* **PROBLEM DESCRIPTION**
Repeat the following lines exactly and nothing else: the line containing "thumb tip: (146, 221)" and each line after it through the end of the listing.

==== MATERIALS PROVIDED ====

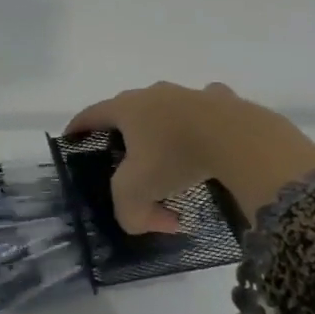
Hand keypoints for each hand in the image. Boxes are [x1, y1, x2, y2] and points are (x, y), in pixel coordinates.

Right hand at [65, 82, 314, 232]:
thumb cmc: (178, 157)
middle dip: (124, 131)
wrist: (242, 140)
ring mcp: (190, 93)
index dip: (78, 127)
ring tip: (174, 154)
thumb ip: (129, 212)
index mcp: (125, 108)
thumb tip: (146, 221)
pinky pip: (207, 109)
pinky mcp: (225, 100)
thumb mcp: (139, 192)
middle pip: (129, 109)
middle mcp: (153, 93)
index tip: (72, 139)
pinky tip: (213, 141)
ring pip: (168, 108)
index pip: (90, 114)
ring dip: (165, 126)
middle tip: (128, 157)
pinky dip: (204, 123)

====

* **RESPONSE AREA**
thumb tip: (146, 221)
pinky pip: (207, 109)
pinky mcp: (225, 100)
thumb mcp: (139, 192)
middle pip: (129, 109)
middle mcp: (153, 93)
index tip: (72, 139)
pinky tip: (213, 141)
ring pip: (168, 108)
index pip: (90, 114)
ring dip: (165, 126)
middle tip: (128, 157)
pinky dip: (204, 123)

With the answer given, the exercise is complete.